[WORK TO COMPLETE]:
What is the count of lines in the listing below that hold the string "наведене"? Reply with that number alone.

/---

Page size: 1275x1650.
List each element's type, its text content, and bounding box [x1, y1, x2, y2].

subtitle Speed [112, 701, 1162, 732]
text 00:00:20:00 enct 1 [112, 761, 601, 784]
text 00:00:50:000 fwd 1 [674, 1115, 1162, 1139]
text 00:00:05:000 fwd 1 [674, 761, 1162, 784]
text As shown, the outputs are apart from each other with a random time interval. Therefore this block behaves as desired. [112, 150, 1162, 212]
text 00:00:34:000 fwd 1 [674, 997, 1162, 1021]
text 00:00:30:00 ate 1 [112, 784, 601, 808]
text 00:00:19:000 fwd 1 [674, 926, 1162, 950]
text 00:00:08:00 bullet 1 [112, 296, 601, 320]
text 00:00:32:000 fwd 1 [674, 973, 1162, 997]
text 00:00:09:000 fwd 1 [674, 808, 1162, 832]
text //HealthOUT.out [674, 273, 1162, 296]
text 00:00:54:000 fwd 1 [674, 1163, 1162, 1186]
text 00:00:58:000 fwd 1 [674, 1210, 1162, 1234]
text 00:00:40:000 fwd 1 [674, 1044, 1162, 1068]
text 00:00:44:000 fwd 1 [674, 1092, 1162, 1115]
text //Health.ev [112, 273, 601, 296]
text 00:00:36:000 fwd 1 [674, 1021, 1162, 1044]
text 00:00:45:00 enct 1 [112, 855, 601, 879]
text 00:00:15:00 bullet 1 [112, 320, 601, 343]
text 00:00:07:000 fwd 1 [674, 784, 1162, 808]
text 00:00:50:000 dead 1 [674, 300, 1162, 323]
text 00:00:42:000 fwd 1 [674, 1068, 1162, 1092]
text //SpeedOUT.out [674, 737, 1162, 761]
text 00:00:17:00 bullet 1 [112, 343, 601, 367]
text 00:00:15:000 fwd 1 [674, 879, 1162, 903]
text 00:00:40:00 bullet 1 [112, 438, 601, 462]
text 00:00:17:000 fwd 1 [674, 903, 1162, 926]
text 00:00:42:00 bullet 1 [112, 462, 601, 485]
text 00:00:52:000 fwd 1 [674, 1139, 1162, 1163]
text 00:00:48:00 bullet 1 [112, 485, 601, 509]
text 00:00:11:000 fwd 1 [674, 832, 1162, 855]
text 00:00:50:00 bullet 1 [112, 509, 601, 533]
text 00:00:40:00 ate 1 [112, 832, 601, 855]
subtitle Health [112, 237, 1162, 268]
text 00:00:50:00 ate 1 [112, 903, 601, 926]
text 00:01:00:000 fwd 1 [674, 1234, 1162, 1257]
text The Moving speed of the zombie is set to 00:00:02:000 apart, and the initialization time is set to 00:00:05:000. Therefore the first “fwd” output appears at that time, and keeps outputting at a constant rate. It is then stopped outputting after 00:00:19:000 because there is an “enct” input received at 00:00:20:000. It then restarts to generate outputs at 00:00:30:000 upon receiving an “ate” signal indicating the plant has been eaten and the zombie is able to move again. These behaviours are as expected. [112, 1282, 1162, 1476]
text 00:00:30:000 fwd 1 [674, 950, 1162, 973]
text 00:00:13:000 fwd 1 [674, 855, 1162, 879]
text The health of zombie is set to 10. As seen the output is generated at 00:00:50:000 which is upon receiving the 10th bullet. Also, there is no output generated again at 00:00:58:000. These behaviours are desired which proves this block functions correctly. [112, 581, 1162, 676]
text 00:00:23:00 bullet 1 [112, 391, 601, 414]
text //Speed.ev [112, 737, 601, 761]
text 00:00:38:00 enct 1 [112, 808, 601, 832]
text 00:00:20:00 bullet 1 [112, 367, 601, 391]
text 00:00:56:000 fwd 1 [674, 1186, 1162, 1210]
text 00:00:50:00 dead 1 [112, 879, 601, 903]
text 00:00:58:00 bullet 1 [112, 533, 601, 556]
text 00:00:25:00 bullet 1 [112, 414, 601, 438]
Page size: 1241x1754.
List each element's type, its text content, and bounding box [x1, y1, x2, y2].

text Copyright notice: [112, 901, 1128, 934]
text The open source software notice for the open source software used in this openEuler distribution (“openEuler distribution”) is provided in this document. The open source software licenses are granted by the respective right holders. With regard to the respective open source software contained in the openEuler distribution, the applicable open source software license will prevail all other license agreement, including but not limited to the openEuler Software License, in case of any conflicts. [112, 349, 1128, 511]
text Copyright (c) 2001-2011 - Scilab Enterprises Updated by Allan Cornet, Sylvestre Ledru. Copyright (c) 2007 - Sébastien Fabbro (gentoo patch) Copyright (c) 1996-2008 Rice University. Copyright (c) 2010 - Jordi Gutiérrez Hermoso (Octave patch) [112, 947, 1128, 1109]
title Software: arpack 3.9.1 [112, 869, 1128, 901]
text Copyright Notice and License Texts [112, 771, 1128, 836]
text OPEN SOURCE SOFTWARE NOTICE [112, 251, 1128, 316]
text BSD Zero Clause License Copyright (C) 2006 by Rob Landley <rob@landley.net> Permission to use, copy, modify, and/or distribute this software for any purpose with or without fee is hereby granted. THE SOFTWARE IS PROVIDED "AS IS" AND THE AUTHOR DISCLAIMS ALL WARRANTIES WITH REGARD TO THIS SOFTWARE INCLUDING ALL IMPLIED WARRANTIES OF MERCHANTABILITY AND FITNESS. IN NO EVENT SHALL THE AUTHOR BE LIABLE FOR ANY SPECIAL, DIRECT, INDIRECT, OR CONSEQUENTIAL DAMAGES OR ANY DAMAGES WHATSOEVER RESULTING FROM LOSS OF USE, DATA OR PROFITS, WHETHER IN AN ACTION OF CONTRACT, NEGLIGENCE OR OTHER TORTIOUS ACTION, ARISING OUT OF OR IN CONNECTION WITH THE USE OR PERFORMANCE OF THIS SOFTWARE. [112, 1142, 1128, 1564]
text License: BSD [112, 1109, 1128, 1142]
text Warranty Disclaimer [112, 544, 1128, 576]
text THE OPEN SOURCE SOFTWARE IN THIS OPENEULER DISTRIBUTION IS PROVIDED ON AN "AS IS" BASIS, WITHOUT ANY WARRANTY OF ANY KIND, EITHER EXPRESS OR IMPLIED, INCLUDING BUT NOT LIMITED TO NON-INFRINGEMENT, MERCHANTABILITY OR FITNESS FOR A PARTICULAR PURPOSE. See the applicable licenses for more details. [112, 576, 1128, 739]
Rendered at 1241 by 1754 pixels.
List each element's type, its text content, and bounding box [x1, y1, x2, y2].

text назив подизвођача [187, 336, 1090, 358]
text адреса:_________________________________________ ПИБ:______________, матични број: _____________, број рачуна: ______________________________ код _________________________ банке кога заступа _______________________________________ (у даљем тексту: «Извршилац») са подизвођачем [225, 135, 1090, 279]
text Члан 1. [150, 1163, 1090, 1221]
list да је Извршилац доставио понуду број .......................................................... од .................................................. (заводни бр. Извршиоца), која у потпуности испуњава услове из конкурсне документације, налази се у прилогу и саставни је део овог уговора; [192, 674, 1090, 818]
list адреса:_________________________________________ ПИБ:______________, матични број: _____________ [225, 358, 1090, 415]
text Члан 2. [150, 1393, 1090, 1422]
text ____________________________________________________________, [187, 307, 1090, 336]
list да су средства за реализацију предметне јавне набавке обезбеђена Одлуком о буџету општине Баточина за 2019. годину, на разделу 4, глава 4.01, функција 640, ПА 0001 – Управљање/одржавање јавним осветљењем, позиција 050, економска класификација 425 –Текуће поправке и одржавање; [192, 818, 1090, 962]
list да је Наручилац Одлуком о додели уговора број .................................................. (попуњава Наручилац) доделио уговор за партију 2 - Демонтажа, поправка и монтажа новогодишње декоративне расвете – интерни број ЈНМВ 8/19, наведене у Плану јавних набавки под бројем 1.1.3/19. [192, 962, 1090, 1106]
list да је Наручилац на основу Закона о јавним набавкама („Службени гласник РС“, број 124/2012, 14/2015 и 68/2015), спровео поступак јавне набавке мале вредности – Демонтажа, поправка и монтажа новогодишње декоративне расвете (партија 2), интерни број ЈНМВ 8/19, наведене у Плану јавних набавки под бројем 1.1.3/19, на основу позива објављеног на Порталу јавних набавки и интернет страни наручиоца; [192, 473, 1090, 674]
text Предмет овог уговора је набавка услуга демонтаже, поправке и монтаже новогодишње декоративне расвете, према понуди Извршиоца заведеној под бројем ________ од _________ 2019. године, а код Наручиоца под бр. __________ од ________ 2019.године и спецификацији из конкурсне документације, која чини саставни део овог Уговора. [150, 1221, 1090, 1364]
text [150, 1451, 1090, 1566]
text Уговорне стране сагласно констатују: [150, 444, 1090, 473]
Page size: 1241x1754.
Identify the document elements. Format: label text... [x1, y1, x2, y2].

\---

[ANSWER AREA]:
2